The GC thread is expected to be CPU intensive.  The main cause of delay
is skipping over lots of files that cannot be closed yet - looking for
files that can.  This could delay the closing of files, but not nearly
as much as the delays I saw caused by synchronous IO.

We might be able to improve the situation a bit by queuing files as soon
as list_lru_walk finds them, rather than gathering them all into a list
and the queuing them one by one from that list.

It isn't clear to me that there is an issue here that needs fixing.

> 
> And, as we discussed in a previous thread, replacing the per-
> namespace worker with a parallel mechanism would help GC proceed
> more quickly to reduce the flush/close backlog for NFSv3.

This patch discards the per-namespace worker.

The GC step (searching the LRU list for "garbage") is still
single-threaded.  The filecache is shared by all net-namespaces and
there is a single GC thread for the filecache.

Files that are found *were* filp_close()ed by per-net-fs work-items.
With this patch the filp_close() is called by the nfsd threads.

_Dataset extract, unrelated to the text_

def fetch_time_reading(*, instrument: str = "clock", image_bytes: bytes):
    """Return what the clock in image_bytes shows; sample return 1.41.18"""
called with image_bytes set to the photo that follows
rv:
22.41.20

The file __fput of those files *was* handled by a single system-wide
work-item.  With this patch they are called by the nfsd thread which
called the filp_close().

> 
> 
> > Signed-off-by: NeilBrown <neilb@...e.de>
> > ---
> >  fs/nfsd/filecache.c | 62 ++++++++++++++++++---------------------------
> >  fs/nfsd/filecache.h |  1 +
> >  fs/nfsd/nfssvc.c    |  6 +++++
> >  3 files changed, 32 insertions(+), 37 deletions(-)
> > 
> > diff --git a/fs/nfsd/filecache.c b/fs/nfsd/filecache.c
> > index ee9c923192e0..55268b7362d4 100644
> > --- a/fs/nfsd/filecache.c
> > +++ b/fs/nfsd/filecache.c
> > @@ -39,6 +39,7 @@
> >  #include <linux/fsnotify.h>
> >  #include <linux/seq_file.h>
> >  #include <linux/rhashtable.h>
> > +#include <linux/task_work.h>
> >  
> >  #include "vfs.h"
> >  #include "nfsd.h"
> > @@ -61,13 +62,10 @@ static DEFINE_PER_CPU(unsigned long, nfsd_file_total_age);
> >  static DEFINE_PER_CPU(unsigned long, nfsd_file_evictions);
> >  
> >  struct nfsd_fcache_disposal {
> > -	struct work_struct work;
> >  	spinlock_t lock;
> >  	struct list_head freeme;
> >  };
> >  
> > -static struct workqueue_struct *nfsd_filecache_wq __read_mostly;
> > -
> >  static struct kmem_cache		*nfsd_file_slab;
> >  static struct kmem_cache		*nfsd_file_mark_slab;
> >  static struct list_lru			nfsd_file_lru;
> > @@ -421,10 +419,31 @@ nfsd_file_dispose_list_delayed(struct list_head *dispose)
> >  		spin_lock(&l->lock);
> >  		list_move_tail(&nf->nf_lru, &l->freeme);
> >  		spin_unlock(&l->lock);
> > -		queue_work(nfsd_filecache_wq, &l->work);
> > +		svc_wake_up(nn->nfsd_serv);
> >  	}
> >  }
> >  
> > +/**
> > + * nfsd_file_dispose_some
> 
> This needs a short description and:
> 
>  * @nn: namespace to check
> 
> Or something more enlightening than that.
> 
> Also, the function name exposes mechanism; I think I'd prefer a name
> that is more abstract, such as nfsd_file_net_release() ?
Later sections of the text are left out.